Example log sequence:
First, the logs start with:
E0828 16:56:08.158739 mounter.go:75 weed mount exit, pid: 26, path: /local/csi/staging/default/default/rw-file-system-multi-node-multi-writer, error: signal: killed
Then, my apps start crashing bc the volume is gone and I get OSError: [Errno 107] Transport endpoint is not connected: '/remote/spot'
That is then followed by:
I0828 16:57:57.649996 nodeserver.go:175 volume default successfully unpublished from /local/csi/per-alloc/...
Then, the app restarts and requests a claim, prompting the controller to request the volume 'default' for the machine:
I0828 16:58:23.664292 controllserver.go:94 controller publish volume req, volume: default, node: MI-04C
Then, the nodeserver tries to stage the volume:
I0828 16:58:23.666640 nodeserver.go:34 node stage volume default to /local/csi/staging/default/default/rw-file-system-multi-node-multi-writer
However, we get a response that the volume has already been staged:
I0828 16:58:23.666752 nodeserver.go:56 volume default has been already staged
Therefore, the volume is never re-staged, and the mount remains broken.
Root Cause
// The volume has been staged.
if _, ok := ns.volumes.Load(volumeID); ok {
glog.Infof("volume %s has been already staged", volumeID)
return &csi.NodeStageVolumeResponse{}, nil
}The staging logic only checks the in-memory ns.volumes map, not the actual state of the mountpoint. If the mount is dead, the volume stays stuck as 'already staged' until the node driver restarts or NodeUnstageVolume is called manually.
Proposed Solution
Before returning early in NodeStageVolume due to an entry in ns.volumes, the driver should validate that the staging path is actually a healthy mount. If it is not (e.g., not a mount, or kernel reports errors like 'transport endpoint is not connected'), it should clean up the broken mount, remove the entry from ns.volumes, and proceed to restage the volume.

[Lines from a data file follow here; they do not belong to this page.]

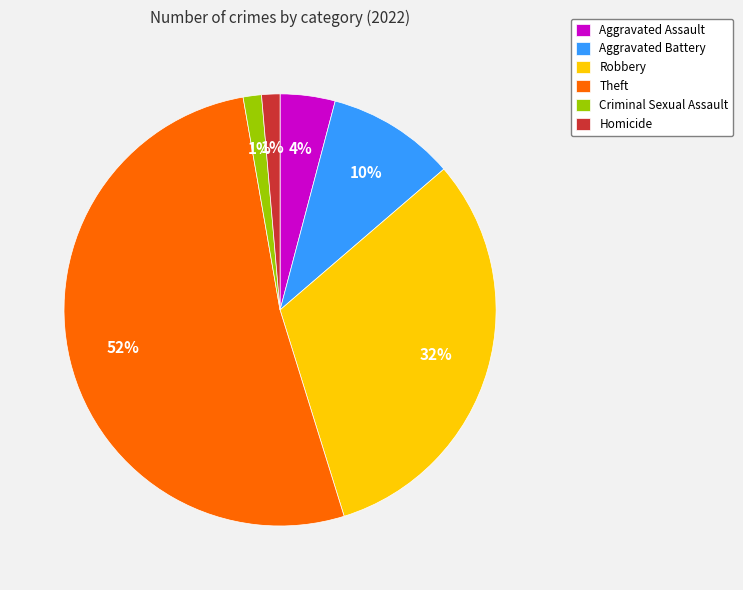

Count the number of slices in the pie.

6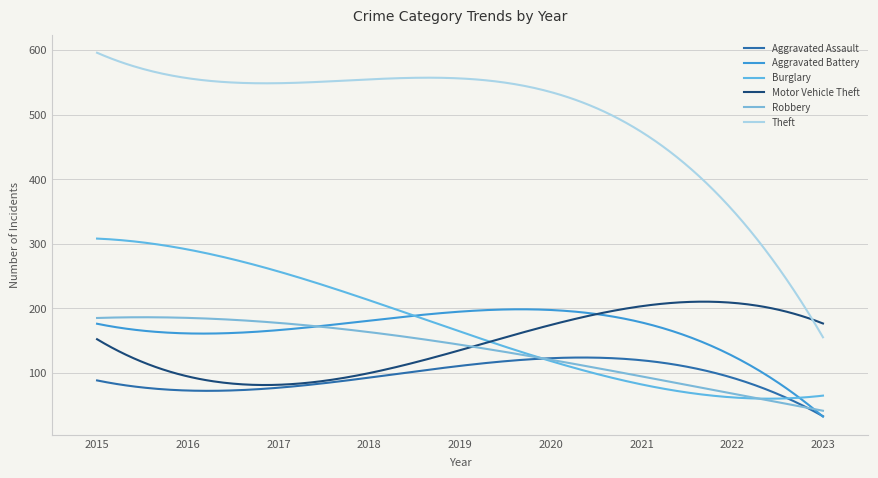

How many interior local valleys does the Aggravated Assault series have?

1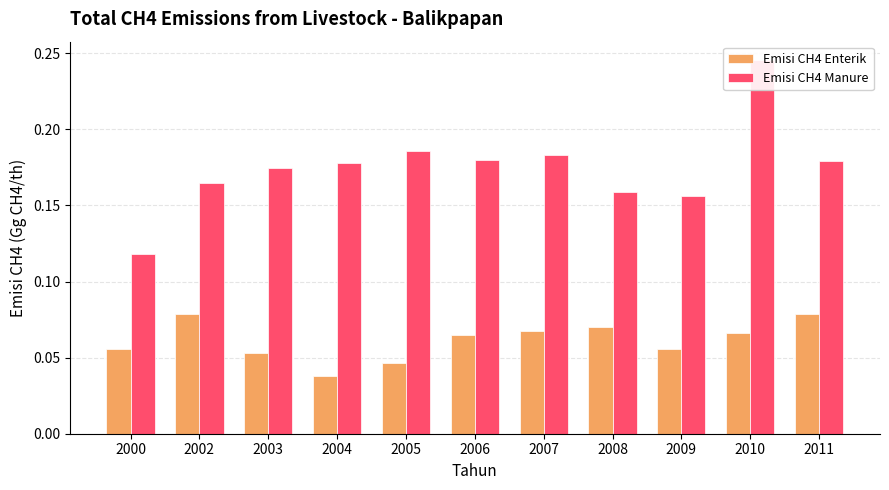

Are the bars grouped side by side (vs. stacked)?

Yes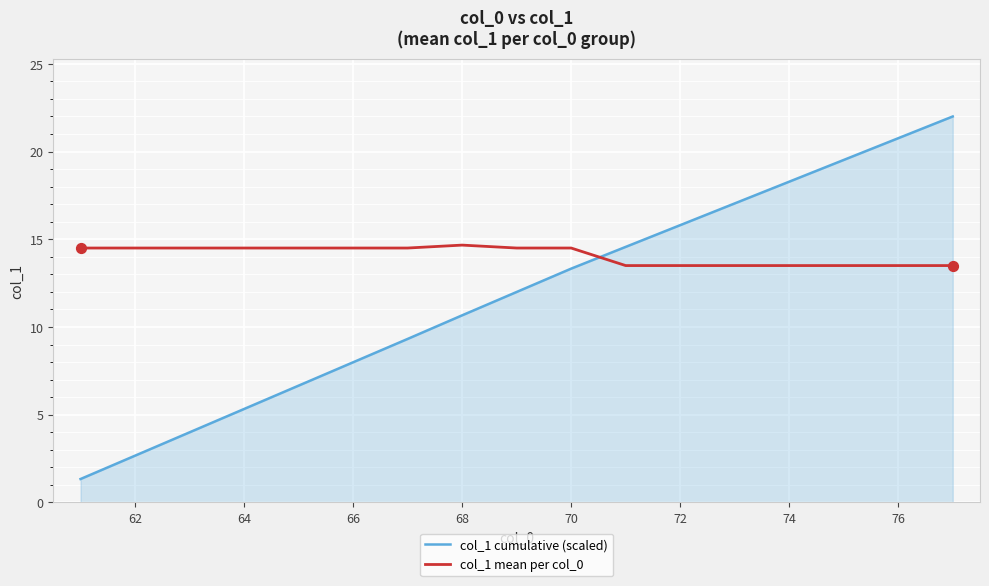

Which series has the largest total across all categories?

col_1 mean per col_0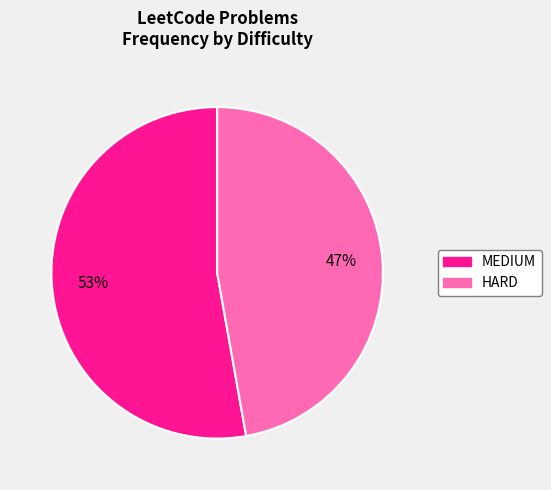

To the nearest percent, what is the difference between the largest and smallest slice percentages?

6%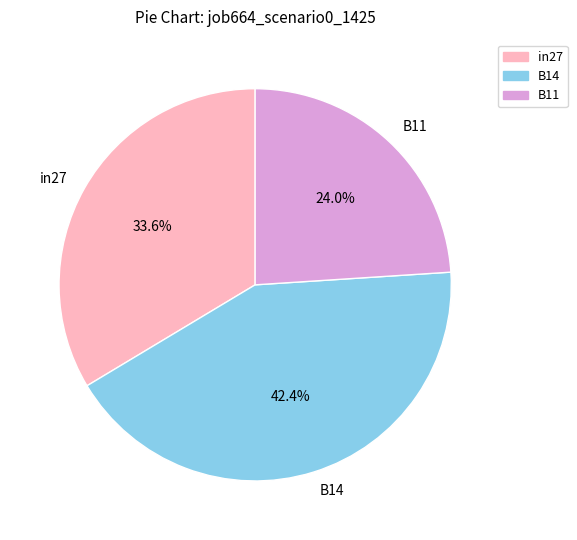

To the nearest percent, what portion does B14 represent?

42%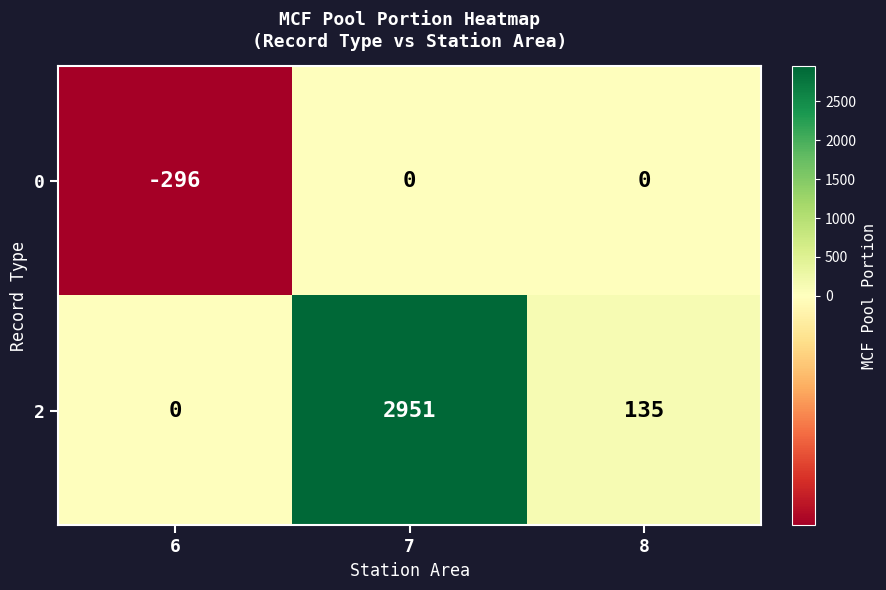

At 7, list the series in order from largest to smallest.

2, 0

Suggested code snippet (pseudocode):
if _, ok := ns.volumes.Load(volumeID); ok {
notMnt, err := mountutil.IsLikelyNotMountPoint(stagingTargetPath)
if err != nil {
if mount.IsCorruptedMnt(err) {
glog.Warningf("staging path %s is a corrupted mount: %v; cleaning up", stagingTargetPath, err)
_ = mount.CleanupMountPoint(stagingTargetPath, mountutil, true)
ns.volumes.Delete(volumeID)
} else {
return nil, status.Errorf(codes.Internal, "failed to check mountpoint %s: %v", stagingTargetPath, err)
}
} else if !notMnt {
glog.Infof("volume %s has been already staged", volumeID)
return &csi.NodeStageVolumeResponse{}, nil
} else {
glog.Warningf("staging path %s exists but is not mounted; will restage", stagingTargetPath)
ns.volumes.Delete(volumeID)
}
}This should allow the driver to recover from FUSE crashes without requiring node restarts or manual intervention. Similar logic could be added to NodePublishVolume to ensure the staging mount is healthy before bind-mounting.